Here's a minimal example:

const xlsx = require('node-xlsx');

function getData(excelSheet) {
    data = [];
    excelData = excelSheet[0]["data"]
    length = 0
    // Find the number of rows with actual data and filter out blank rows at the end
    for (let i = 0; i < excelData.length; i++) {
        if (excelData[i][0] != undefined) {
          data.push([]);
          data[i].push(excelData[i][0]); // only first column for now
        }
    }
    return data;
}

const workSheet = xlsx.parse('./input.xlsx');
let rows = getData(workSheet);
console.log(rows);

And here's my input (contents of input.xlsx):

_X2069_
_Y2069_
_Z2069_

The output is:

[ [ '\u2069⁩' ], [ '_Y2069_' ], [ '_Z2069_' ]

which appears like:

screenshot of outtput containing U+2069

My current workaround is to replace all occurrences of U+2069 with the original string, but that seems hacky, and I'm afraid that 2069 isn't the only value that is automagically converted.

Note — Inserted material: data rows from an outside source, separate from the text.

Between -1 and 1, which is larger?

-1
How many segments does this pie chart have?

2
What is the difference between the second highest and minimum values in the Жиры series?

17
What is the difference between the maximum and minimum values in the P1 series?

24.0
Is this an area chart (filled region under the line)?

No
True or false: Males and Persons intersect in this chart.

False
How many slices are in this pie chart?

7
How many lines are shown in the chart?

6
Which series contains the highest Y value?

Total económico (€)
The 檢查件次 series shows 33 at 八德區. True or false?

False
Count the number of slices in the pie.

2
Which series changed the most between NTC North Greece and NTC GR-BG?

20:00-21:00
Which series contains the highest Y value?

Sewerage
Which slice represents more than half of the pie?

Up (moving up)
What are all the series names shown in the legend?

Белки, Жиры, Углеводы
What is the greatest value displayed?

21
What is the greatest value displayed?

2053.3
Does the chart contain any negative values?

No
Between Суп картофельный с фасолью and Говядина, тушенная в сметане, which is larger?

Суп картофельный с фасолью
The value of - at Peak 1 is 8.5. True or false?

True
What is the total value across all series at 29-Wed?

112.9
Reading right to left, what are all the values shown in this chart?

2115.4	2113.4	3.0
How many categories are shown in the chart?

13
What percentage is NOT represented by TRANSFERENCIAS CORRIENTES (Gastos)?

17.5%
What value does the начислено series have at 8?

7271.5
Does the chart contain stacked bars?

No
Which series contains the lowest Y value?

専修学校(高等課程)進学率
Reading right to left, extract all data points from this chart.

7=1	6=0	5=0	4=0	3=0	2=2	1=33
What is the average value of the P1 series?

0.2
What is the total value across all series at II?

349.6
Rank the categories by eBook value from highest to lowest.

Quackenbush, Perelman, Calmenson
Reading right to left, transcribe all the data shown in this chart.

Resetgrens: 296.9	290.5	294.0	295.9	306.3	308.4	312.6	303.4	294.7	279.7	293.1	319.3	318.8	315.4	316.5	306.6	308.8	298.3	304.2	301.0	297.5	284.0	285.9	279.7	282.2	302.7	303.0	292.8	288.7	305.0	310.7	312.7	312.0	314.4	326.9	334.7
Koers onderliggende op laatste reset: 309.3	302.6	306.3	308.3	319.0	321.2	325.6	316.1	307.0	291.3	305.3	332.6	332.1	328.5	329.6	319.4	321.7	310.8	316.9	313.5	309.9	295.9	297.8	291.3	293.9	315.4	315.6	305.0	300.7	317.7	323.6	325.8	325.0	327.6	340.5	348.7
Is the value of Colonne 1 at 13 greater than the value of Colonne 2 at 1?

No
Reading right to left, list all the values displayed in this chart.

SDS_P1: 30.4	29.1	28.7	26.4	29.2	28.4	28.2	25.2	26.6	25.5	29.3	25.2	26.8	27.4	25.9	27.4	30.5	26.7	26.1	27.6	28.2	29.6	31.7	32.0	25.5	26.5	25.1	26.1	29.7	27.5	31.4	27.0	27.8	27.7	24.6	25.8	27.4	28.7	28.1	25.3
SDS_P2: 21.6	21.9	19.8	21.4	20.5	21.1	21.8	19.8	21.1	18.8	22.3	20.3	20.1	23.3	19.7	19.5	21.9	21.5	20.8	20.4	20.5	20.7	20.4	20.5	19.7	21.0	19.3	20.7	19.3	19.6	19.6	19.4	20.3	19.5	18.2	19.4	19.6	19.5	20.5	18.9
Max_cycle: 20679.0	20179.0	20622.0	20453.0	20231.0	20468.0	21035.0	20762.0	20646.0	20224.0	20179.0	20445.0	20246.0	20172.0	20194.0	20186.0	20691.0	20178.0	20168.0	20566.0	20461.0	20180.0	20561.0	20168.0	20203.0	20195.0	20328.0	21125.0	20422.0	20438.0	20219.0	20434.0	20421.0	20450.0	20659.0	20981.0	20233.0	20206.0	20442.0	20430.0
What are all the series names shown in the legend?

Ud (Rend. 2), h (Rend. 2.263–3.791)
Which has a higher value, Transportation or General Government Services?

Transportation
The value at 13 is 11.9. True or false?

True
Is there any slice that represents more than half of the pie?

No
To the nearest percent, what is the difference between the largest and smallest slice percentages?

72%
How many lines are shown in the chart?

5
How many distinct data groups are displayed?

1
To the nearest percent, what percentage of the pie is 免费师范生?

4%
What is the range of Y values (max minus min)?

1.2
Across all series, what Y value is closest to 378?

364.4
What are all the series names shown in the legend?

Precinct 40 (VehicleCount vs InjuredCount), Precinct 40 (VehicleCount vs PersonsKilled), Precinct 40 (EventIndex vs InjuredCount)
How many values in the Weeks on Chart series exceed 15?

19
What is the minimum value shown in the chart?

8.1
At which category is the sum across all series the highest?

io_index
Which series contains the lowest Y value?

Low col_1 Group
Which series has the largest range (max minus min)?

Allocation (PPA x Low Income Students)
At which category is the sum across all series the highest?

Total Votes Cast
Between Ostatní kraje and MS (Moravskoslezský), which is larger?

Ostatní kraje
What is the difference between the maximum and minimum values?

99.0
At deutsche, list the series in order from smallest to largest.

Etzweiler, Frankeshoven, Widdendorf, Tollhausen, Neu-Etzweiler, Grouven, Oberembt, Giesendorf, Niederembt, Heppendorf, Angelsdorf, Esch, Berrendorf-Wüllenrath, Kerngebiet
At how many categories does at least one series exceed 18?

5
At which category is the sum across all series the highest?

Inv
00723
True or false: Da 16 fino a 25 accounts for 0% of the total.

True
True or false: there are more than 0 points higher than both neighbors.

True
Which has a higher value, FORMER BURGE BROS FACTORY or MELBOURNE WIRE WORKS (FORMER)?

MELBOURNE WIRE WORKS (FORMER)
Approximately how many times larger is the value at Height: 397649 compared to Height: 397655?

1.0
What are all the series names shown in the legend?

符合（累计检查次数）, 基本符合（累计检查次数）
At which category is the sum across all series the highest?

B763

How can I prevent this erroneous conversion?


Solution

  • The root cause is a bug in sheetjs (the library that's being used by node-xlsx). From the issue discussion:

    In XLSX, certain unicode characters are encoded using a special representation _x####_ based on the hexadecimal code. For example, the string _x2069_ is actually stored as _x005F_x2069_ (where the first underscore is encoded as _x005F_, the character code for _)

    The current code treats the x as case insensitive, so _X2069_ is treated as the encoded version of the string.

    It's fixed in the current development version (_X is no longer treated as "special", only _x).